In 2012, an advisory report had recommended severely limiting the use of 12 ingredients, regarded as the pillars of the luxury perfume industry - such as citral, found in lemon and tangerine oils; coumarin, found in tropical tonka beans; and eugenol, found in rose oil.

"We understand that drastic reductions in the authorised concentrations of these ingredients would have created major disruptions to the industry," said David Hudson, spokesman for consumer policy at the European Commission.

But the new regulations will ban three of those 12 ingredients and will investigate what levels of concentrations can be considered safe - protecting consumers from developing allergies to them over time - for the remaining nine others.

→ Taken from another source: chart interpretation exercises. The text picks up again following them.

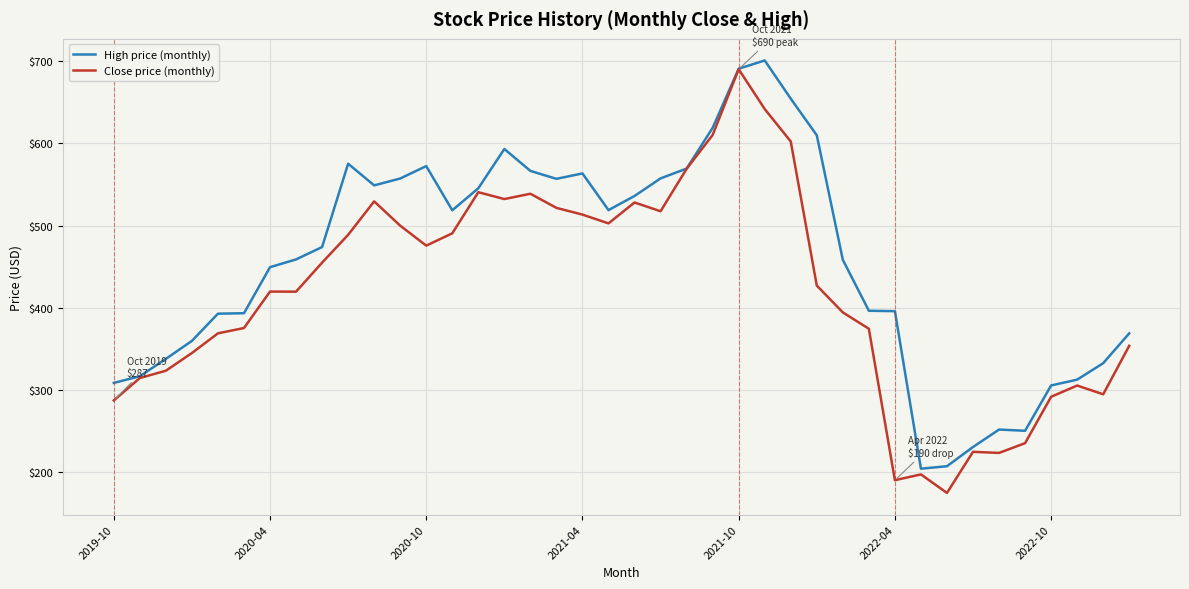

In High price (monthly), how many points are lower than both neighbors (excluding endpoints)?

6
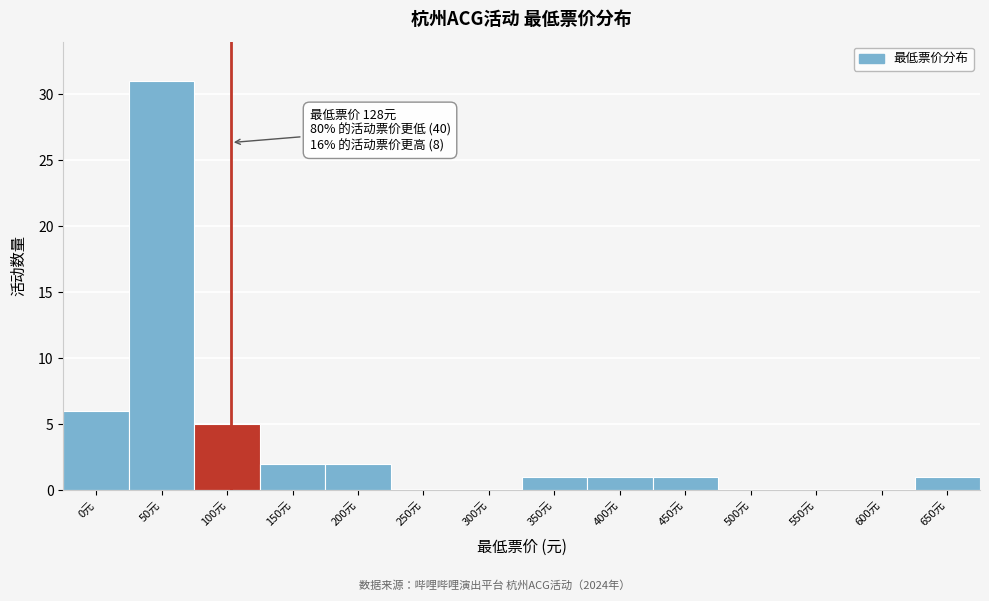

Reading left to right, transcribe all the data shown in this chart.

0元=6	50元=31	100元=5	150元=2	200元=2	250元=0	300元=0	350元=1	400元=1	450元=1	500元=0	550元=0	600元=0	650元=1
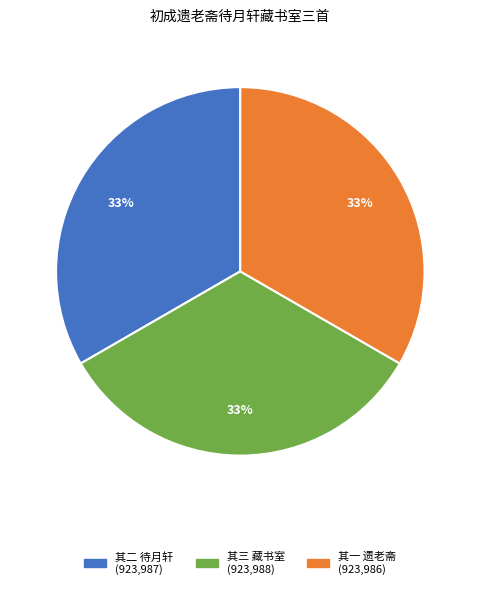

Count the number of slices in the pie.

3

"If we ban citral from perfumes, of which certain elements are allergens, we should ban orange juice. It is absurd. We should not ban nature, only learn how to live with it," said Frederic Malle, who founded the French luxury perfume company Editions de Parfums Frederic Malle.

The Commission is planning to ban, in its original form, oak moss and tree moss, two of the most widely used base notes which give perfumes depth and help make the scents last.

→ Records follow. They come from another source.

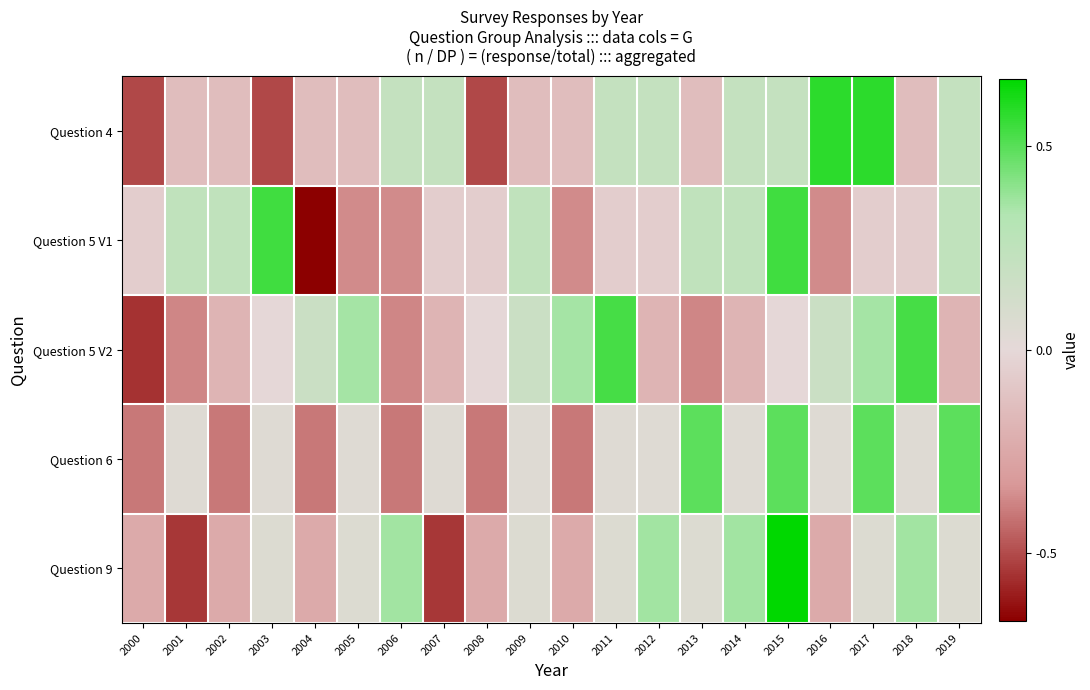

Reading left to right, what are all the values shown in this chart?

Question 4: 2000=-0.8	2001=-0.2	2002=-0.2	2003=-0.8	2004=-0.2	2005=-0.2	2006=0.3	2007=0.3	2008=-0.8	2009=-0.2	2010=-0.2	2011=0.3	2012=0.3	2013=-0.2	2014=0.3	2015=0.3	2016=0.9	2017=0.9	2018=-0.2	2019=0.3
Question 5 V1: 2000=-0.1	2001=0.4	2002=0.4	2003=0.8	2004=-1.0	2005=-0.5	2006=-0.5	2007=-0.1	2008=-0.1	2009=0.4	2010=-0.5	2011=-0.1	2012=-0.1	2013=0.4	2014=0.4	2015=0.8	2016=-0.5	2017=-0.1	2018=-0.1	2019=0.4
Question 5 V2: 2000=-0.8	2001=-0.6	2002=-0.3	2003=-0.0	2004=0.3	2005=0.5	2006=-0.6	2007=-0.3	2008=-0.0	2009=0.3	2010=0.5	2011=0.8	2012=-0.3	2013=-0.6	2014=-0.3	2015=-0.0	2016=0.3	2017=0.5	2018=0.8	2019=-0.3
Question 6: 2000=-0.6	2001=0.1	2002=-0.6	2003=0.1	2004=-0.6	2005=0.1	2006=-0.6	2007=0.1	2008=-0.6	2009=0.1	2010=-0.6	2011=0.1	2012=0.1	2013=0.7	2014=0.1	2015=0.7	2016=0.1	2017=0.7	2018=0.1	2019=0.7
Question 9: 2000=-0.4	2001=-0.8	2002=-0.4	2003=0.1	2004=-0.4	2005=0.1	2006=0.5	2007=-0.8	2008=-0.4	2009=0.1	2010=-0.4	2011=0.1	2012=0.5	2013=0.1	2014=0.5	2015=1.0	2016=-0.4	2017=0.1	2018=0.5	2019=0.1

Such mosses could be found in Chanel's number five and Dior's Miss Dior but the brands have been working on using altered versions, stripped of the molecules atranol and chloroatranol, regarded as potential allergens by the EU.

"Adapting is a challenge but it is precisely the talent of our "nose" to be able to preserve the qualities and olfactive (scent) identity of our perfumes while also taking into account new regulatory constraints," Chanel said in an e-mailed statement.

The EU is also planning on banning HICC, a popular synthetic molecule which replicates the lily of the valley smell.

Hermes as well as Dior and Guerlain - both owned by LVMH - have also been preparing themselves for the new rules by progressively changing their formulas.

"The European Commission approach guarantees the security of consumers and preserves Europe's olfactive heritage," LVMH said in an e-mailed statement. Hermes, Dior and Guerlain declined to comment.

Frederic Malle said he was forced to reformulate about a quarter of his scents due to the upcoming EU regulations, leading to extra costs - but costs which he found difficult to quantify as they also represented time invested to rework the formulas.

"It can take more than six months to reformulate a perfume, and a minimum of some 30 tests ... and this is precious time that cannot be spent on creating new perfumes. So to protect a small portion of the population, we are making the rest suffer," he said.